Is this a common thing that shows up when DVDs are upconverted, or a sign of low-grade upconversion?

I’ve had several non-upconverting DVD players and have never seen this before on any of them with this TV.


It's connected directly via a 6 ft HDMI cord to my Samsung 1080p LCD TV.
NTSC format. 


Thanks.


----------



## robbo266317 (Sep 22, 2008)

Welcome aboard.

It may help to know what model your BluRay player is to see if other members have had the same experience.
Cheers,
Bill


----------



## Jungle Jack (Jul 28, 2009)

G.A.Pster said:


> I just bought a Toshiba Blu-ray player primarily for upconverting DVDs with the added benefit of being able to play the occasional Blu-ray.
> 
> I put in a DVD and felt it was worse upconverted.
> 
> ...


Hello,
Most of the Toshiba BDP's are relatively budget priced. Accordingly, they tend not to have very advanced Video Processing Chips. This is why when people ask me what difference they will see with the $500 Dollar OPPO BDP-93 that I have been using and less expensive BDP's, DVD Playback is one of the major advantages of the OPPO as it uses a very good VP Chip.

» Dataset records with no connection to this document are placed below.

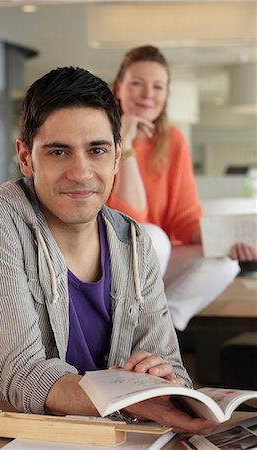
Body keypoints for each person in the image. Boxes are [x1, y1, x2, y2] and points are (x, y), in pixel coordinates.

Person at [0, 66, 215, 434]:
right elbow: (24, 374)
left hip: (112, 435)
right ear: (26, 157)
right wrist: (127, 396)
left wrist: (161, 378)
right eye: (59, 152)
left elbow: (173, 367)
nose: (80, 172)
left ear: (116, 157)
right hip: (3, 436)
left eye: (96, 150)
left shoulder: (133, 241)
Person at [107, 45, 257, 331]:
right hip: (113, 259)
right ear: (119, 88)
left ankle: (161, 330)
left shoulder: (173, 140)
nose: (148, 94)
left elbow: (184, 218)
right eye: (137, 83)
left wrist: (228, 241)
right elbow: (130, 225)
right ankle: (127, 328)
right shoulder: (102, 137)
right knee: (154, 238)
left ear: (165, 95)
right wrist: (126, 145)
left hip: (155, 261)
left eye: (158, 86)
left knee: (225, 263)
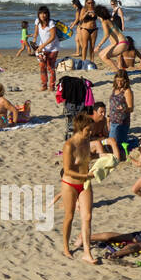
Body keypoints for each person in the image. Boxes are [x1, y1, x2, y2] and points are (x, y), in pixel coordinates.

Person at [59, 113, 99, 264]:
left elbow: (86, 159)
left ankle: (87, 252)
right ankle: (66, 247)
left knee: (87, 216)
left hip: (85, 183)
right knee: (69, 216)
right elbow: (67, 170)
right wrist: (86, 176)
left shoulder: (87, 141)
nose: (90, 133)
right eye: (88, 130)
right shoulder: (69, 145)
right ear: (80, 129)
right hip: (70, 183)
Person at [33, 6, 60, 92]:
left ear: (47, 14)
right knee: (42, 66)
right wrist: (34, 43)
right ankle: (44, 85)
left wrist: (42, 46)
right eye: (41, 13)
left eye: (45, 13)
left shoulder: (51, 23)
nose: (43, 15)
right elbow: (36, 33)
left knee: (50, 67)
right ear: (38, 14)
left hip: (53, 48)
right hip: (42, 48)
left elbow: (52, 37)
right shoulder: (37, 21)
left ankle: (51, 86)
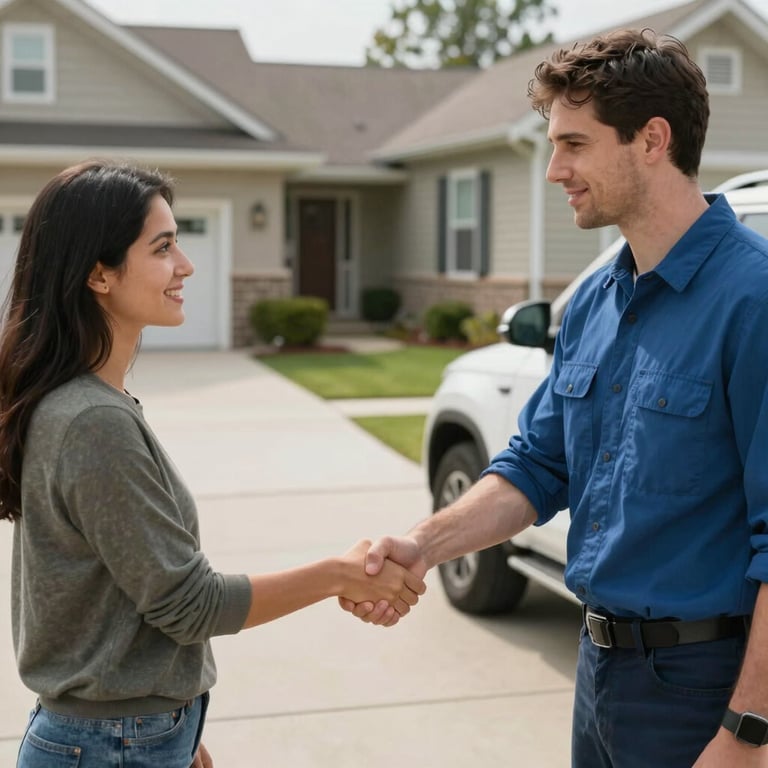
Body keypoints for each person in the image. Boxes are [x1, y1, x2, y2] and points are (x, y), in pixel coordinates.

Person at [341, 28, 768, 768]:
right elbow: (540, 464)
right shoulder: (598, 298)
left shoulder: (754, 300)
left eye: (574, 143)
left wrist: (748, 731)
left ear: (651, 140)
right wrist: (423, 544)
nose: (553, 170)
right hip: (600, 674)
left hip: (705, 694)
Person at [0, 160, 426, 768]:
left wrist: (174, 723)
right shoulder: (91, 421)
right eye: (163, 247)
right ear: (100, 273)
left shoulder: (92, 404)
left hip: (127, 735)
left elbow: (114, 598)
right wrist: (340, 572)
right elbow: (188, 604)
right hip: (110, 744)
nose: (186, 265)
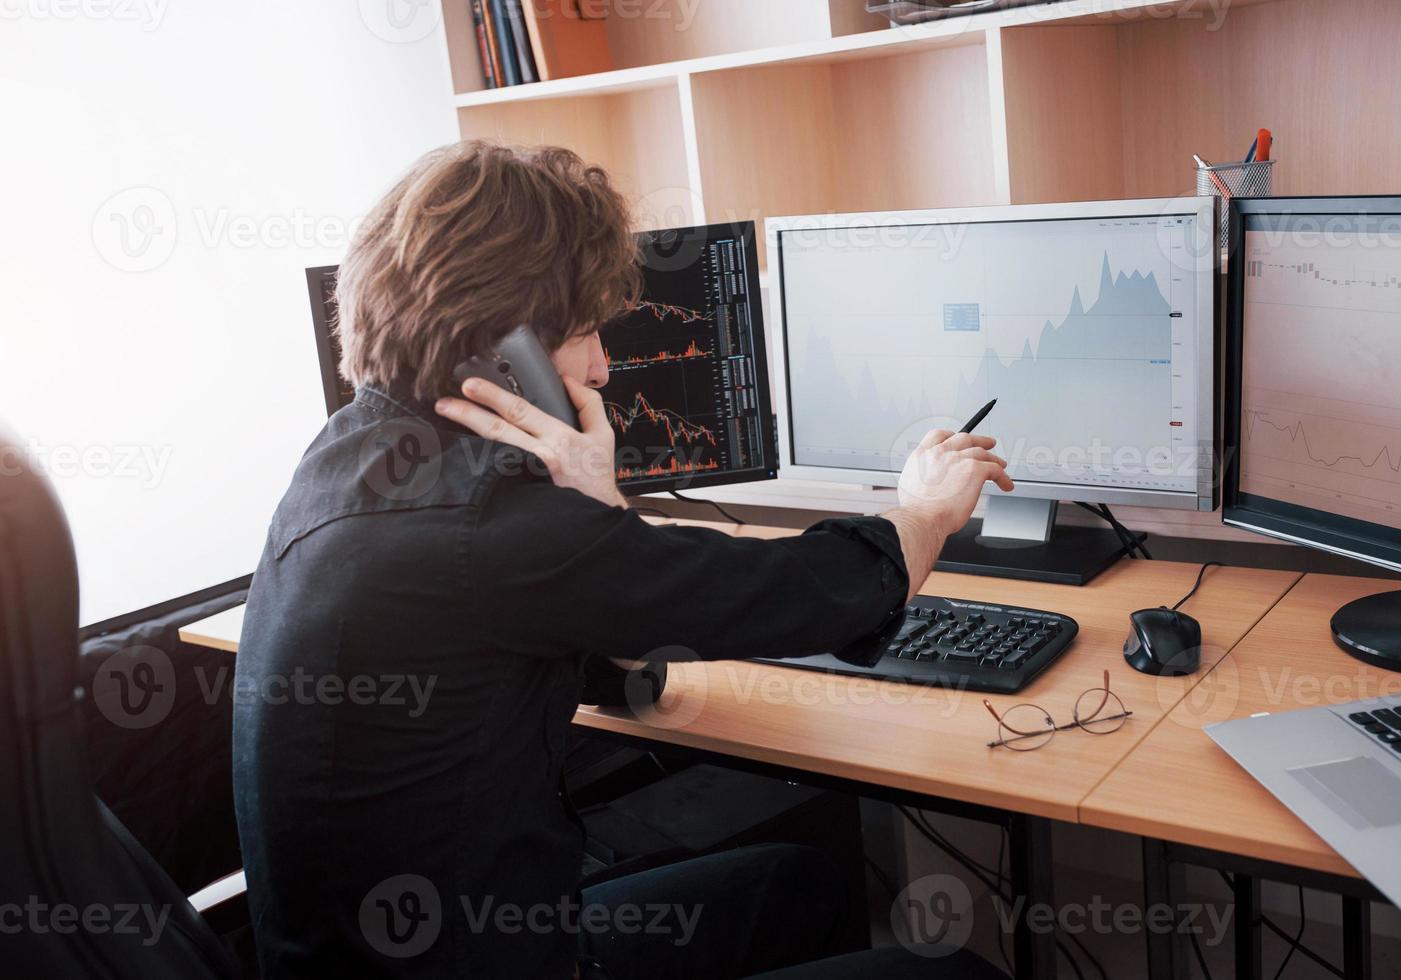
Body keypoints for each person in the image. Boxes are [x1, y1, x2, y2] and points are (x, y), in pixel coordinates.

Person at [233, 140, 1014, 980]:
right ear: (505, 351)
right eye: (581, 333)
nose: (604, 365)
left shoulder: (352, 453)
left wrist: (593, 506)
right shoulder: (488, 521)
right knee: (952, 975)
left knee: (794, 886)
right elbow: (797, 597)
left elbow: (627, 671)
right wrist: (928, 510)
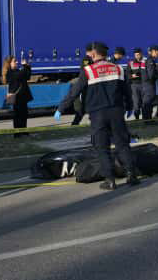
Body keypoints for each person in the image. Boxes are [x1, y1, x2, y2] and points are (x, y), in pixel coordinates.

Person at [56, 41, 139, 190]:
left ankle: (110, 180)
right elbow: (127, 91)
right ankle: (131, 175)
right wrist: (130, 106)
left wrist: (61, 108)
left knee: (102, 148)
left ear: (94, 54)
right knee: (122, 144)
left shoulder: (88, 71)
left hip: (97, 114)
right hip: (116, 112)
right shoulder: (118, 68)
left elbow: (75, 92)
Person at [3, 55, 33, 137]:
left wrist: (27, 67)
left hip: (23, 97)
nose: (16, 62)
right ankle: (17, 133)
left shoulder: (17, 70)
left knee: (24, 114)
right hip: (17, 97)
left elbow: (27, 76)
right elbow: (19, 75)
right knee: (18, 115)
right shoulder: (10, 72)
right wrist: (25, 66)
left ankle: (24, 130)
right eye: (14, 61)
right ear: (9, 64)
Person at [71, 57, 91, 126]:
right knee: (82, 108)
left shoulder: (88, 59)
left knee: (85, 108)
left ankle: (75, 123)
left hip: (87, 86)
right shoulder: (87, 59)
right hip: (86, 85)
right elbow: (85, 71)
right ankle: (75, 123)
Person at [128, 48, 148, 119]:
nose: (137, 56)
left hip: (144, 84)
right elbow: (127, 74)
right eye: (136, 55)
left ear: (141, 54)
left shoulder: (146, 61)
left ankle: (145, 118)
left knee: (144, 102)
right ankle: (137, 118)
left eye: (138, 54)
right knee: (136, 102)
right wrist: (132, 76)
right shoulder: (131, 63)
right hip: (134, 85)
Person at [142, 46, 158, 120]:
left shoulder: (147, 59)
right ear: (154, 51)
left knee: (147, 101)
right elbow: (151, 74)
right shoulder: (150, 61)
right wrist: (157, 77)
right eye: (157, 52)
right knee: (149, 101)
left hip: (146, 84)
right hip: (149, 84)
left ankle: (146, 118)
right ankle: (148, 119)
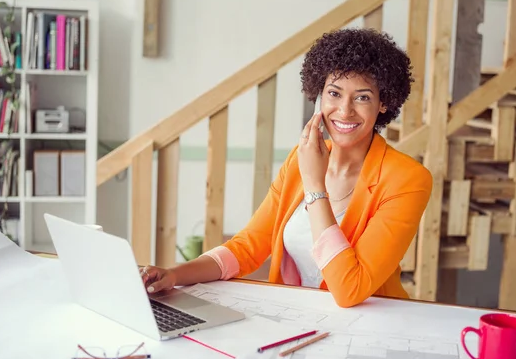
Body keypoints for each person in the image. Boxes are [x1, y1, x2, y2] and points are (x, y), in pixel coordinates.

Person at [141, 28, 433, 308]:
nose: (344, 110)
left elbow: (349, 289)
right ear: (319, 94)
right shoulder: (301, 158)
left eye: (362, 97)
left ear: (384, 103)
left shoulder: (407, 180)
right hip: (297, 318)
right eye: (334, 93)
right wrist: (175, 275)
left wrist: (315, 185)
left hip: (368, 327)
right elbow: (248, 246)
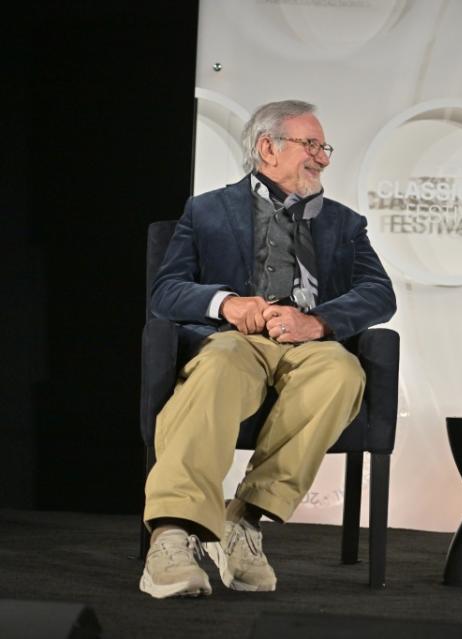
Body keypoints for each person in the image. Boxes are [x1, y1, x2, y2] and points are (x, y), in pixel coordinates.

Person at [140, 100, 396, 599]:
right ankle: (172, 534)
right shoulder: (208, 211)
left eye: (324, 148)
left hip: (306, 344)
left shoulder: (345, 224)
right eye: (311, 146)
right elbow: (165, 291)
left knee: (342, 375)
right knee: (216, 369)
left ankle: (244, 519)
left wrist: (317, 321)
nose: (322, 158)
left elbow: (379, 293)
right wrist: (226, 304)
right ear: (267, 147)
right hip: (234, 339)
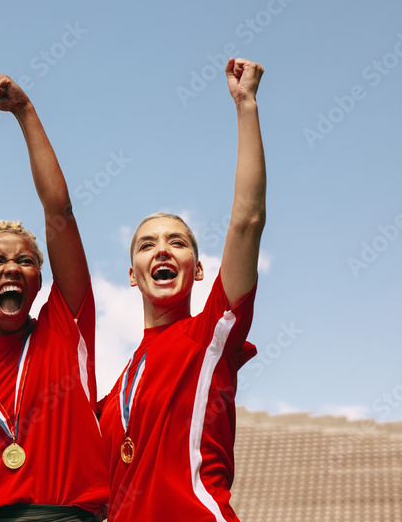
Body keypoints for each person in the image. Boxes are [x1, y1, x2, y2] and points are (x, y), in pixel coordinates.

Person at [0, 75, 108, 522]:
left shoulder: (65, 326)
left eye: (26, 260)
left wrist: (25, 113)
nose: (12, 267)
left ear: (41, 279)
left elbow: (59, 211)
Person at [100, 58, 266, 521]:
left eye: (177, 242)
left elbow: (248, 221)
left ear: (197, 270)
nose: (162, 252)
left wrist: (246, 105)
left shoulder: (208, 336)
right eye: (147, 245)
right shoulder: (116, 393)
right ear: (132, 274)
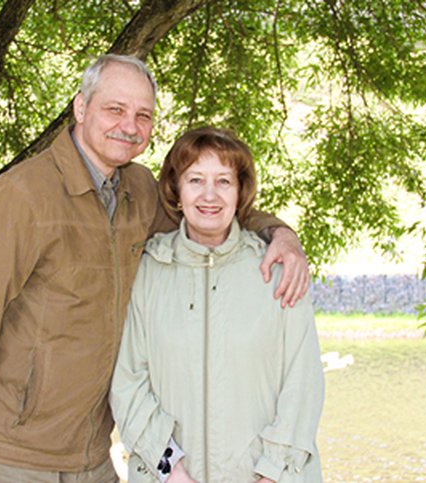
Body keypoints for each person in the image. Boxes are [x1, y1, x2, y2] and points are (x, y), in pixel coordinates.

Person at [0, 55, 310, 483]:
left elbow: (207, 214)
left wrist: (280, 234)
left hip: (92, 456)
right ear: (80, 107)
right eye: (115, 109)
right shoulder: (21, 196)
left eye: (142, 115)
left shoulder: (138, 190)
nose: (129, 125)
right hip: (13, 457)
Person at [110, 127, 325, 482]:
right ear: (177, 190)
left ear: (240, 191)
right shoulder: (148, 270)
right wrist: (171, 471)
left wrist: (271, 473)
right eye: (195, 179)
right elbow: (128, 382)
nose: (209, 195)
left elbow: (303, 384)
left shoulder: (277, 270)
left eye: (223, 181)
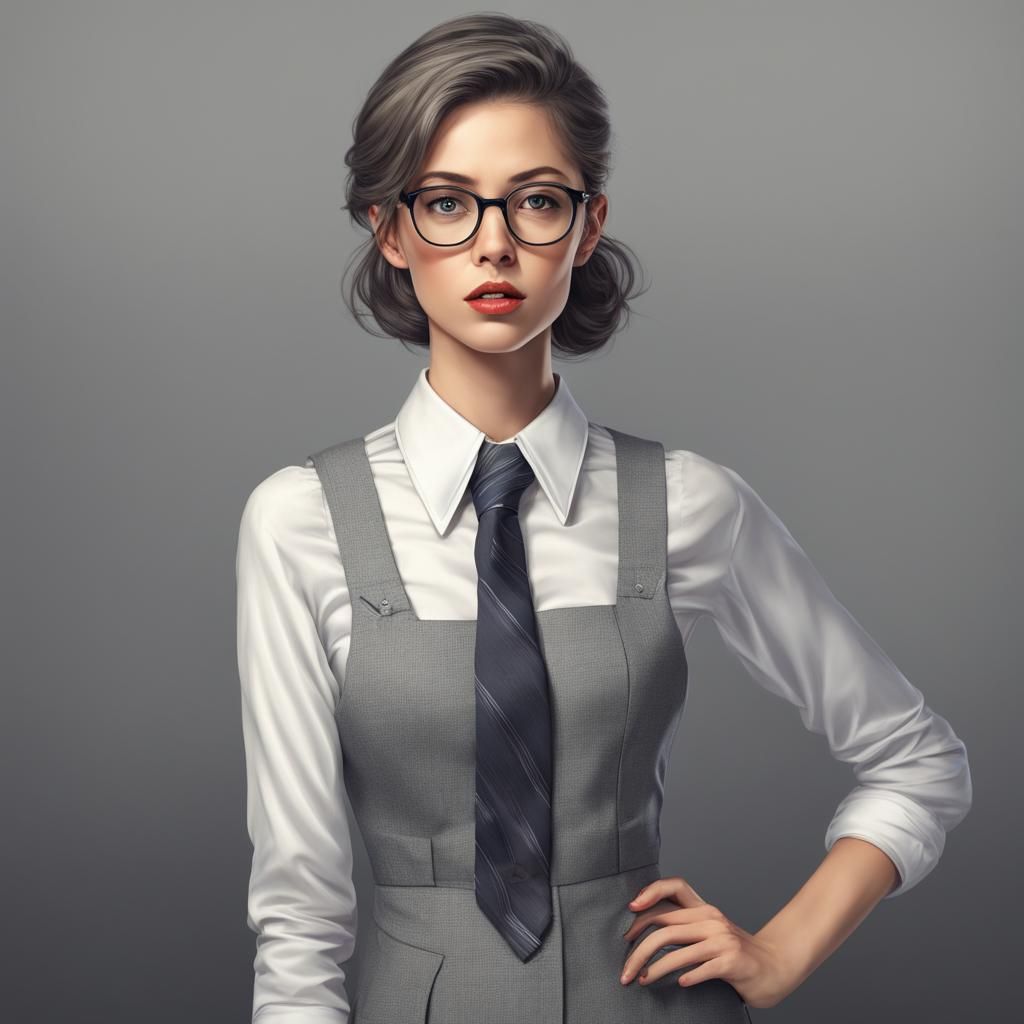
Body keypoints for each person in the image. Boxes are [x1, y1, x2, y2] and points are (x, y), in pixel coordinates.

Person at [235, 13, 972, 1024]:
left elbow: (918, 757)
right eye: (447, 203)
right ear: (391, 228)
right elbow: (301, 908)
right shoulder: (299, 519)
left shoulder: (688, 503)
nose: (493, 243)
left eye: (536, 201)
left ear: (586, 225)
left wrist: (781, 950)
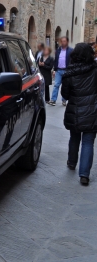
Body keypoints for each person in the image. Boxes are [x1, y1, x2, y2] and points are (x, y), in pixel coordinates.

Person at [61, 43, 97, 186]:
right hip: (93, 111)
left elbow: (65, 95)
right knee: (88, 142)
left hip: (75, 111)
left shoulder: (69, 72)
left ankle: (71, 162)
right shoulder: (95, 70)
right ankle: (84, 175)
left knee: (74, 137)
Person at [49, 36, 73, 107]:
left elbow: (72, 61)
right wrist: (54, 70)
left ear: (67, 42)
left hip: (67, 70)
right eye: (62, 41)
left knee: (65, 86)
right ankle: (53, 100)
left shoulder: (71, 50)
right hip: (59, 70)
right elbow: (56, 60)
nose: (63, 43)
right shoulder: (58, 50)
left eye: (64, 41)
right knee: (56, 85)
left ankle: (64, 100)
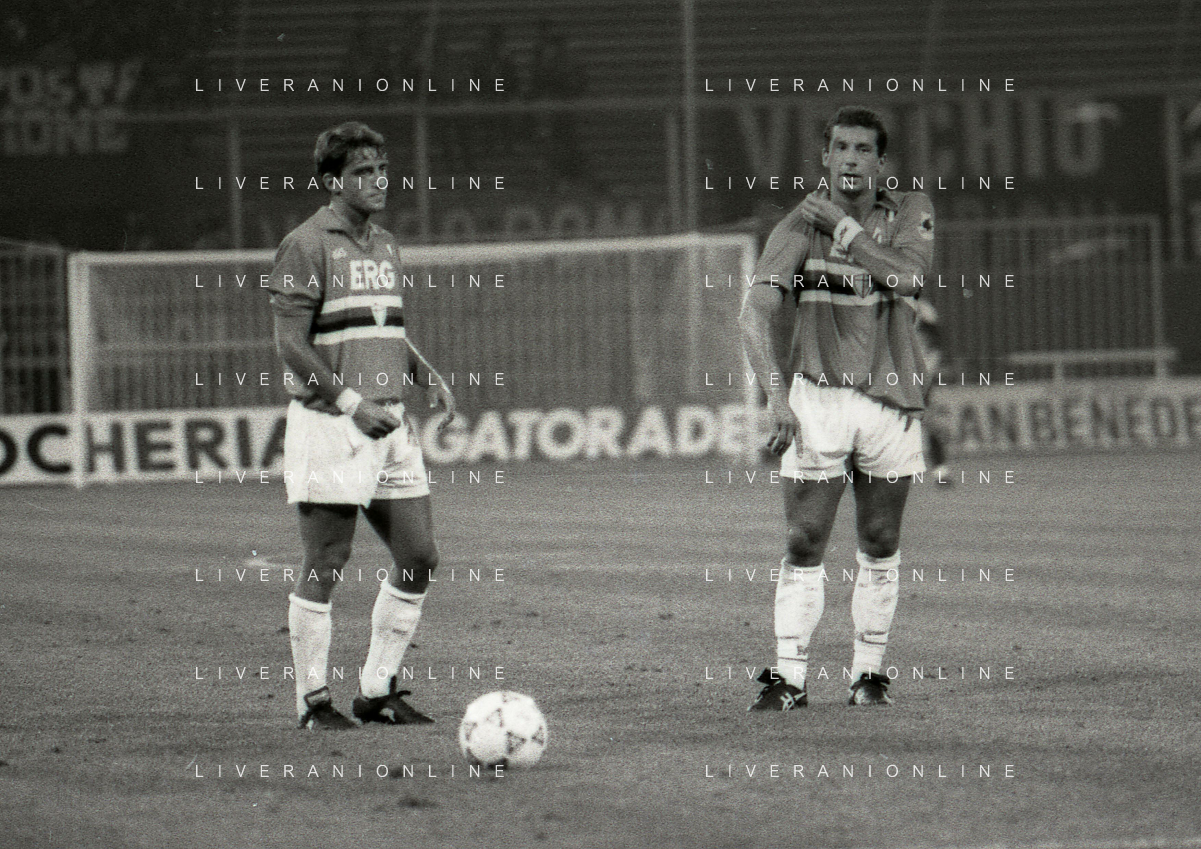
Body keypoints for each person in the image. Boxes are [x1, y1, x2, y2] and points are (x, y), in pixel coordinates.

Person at [738, 105, 935, 709]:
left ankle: (868, 675)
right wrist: (776, 397)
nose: (851, 158)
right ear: (825, 157)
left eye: (863, 149)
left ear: (881, 162)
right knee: (804, 539)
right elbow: (753, 314)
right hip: (818, 398)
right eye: (841, 147)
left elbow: (907, 279)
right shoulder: (799, 226)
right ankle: (789, 680)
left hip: (890, 399)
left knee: (880, 536)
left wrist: (846, 231)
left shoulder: (911, 211)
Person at [268, 121, 456, 729]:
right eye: (362, 172)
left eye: (381, 169)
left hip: (390, 422)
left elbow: (382, 325)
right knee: (327, 558)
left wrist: (422, 370)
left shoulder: (386, 245)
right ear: (332, 181)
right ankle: (312, 702)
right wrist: (353, 403)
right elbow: (291, 344)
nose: (378, 180)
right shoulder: (305, 244)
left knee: (419, 555)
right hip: (333, 424)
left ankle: (376, 691)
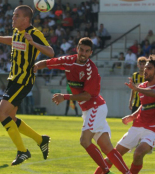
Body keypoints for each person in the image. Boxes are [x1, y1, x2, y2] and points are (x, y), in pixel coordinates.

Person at [34, 37, 131, 174]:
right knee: (107, 148)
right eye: (81, 50)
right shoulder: (68, 61)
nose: (83, 53)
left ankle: (106, 171)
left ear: (91, 52)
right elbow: (47, 62)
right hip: (89, 110)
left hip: (95, 107)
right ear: (77, 49)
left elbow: (86, 95)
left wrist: (65, 97)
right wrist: (35, 66)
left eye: (87, 51)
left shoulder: (91, 69)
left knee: (84, 141)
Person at [0, 5, 54, 165]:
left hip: (23, 80)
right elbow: (12, 40)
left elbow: (50, 52)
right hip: (14, 79)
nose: (13, 18)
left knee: (0, 113)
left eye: (16, 16)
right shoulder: (16, 32)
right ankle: (41, 140)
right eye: (13, 15)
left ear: (26, 19)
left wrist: (33, 43)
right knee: (11, 118)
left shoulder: (35, 33)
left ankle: (23, 151)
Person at [94, 55, 155, 174]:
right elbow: (143, 105)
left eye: (149, 68)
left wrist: (137, 89)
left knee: (138, 153)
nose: (145, 70)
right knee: (114, 154)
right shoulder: (141, 86)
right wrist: (132, 116)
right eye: (145, 67)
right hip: (138, 125)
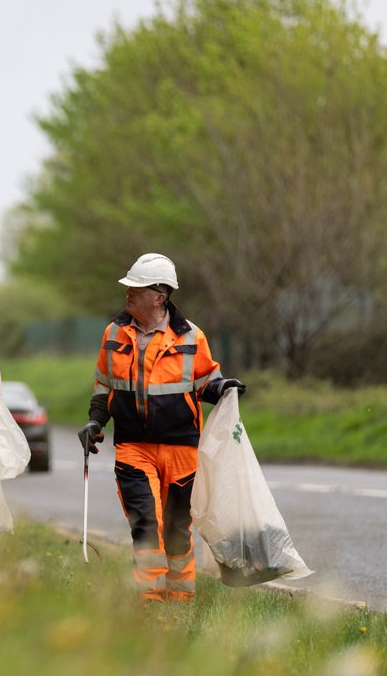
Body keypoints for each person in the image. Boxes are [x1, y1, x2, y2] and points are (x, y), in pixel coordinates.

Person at [78, 253, 245, 602]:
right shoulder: (113, 334)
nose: (128, 293)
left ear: (158, 296)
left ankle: (181, 599)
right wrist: (95, 421)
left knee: (176, 531)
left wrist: (225, 387)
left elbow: (205, 381)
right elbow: (104, 386)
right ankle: (151, 600)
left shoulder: (191, 336)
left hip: (181, 450)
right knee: (146, 524)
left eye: (135, 288)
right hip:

Upsampling of DVD's can indeed hurt as if your TV is already 1080p, the TV will Upsample the DVD to it's Native Resolution which these days is 1080p. Whether the BDP does a better job than your TV is dependent on which does a better job Scaling and Upconverting.
Cheers,
JJ


----------



## G.A.Pster (Aug 21, 2011)

thanks guys.

My blu-ray player is the BDX2150.


----------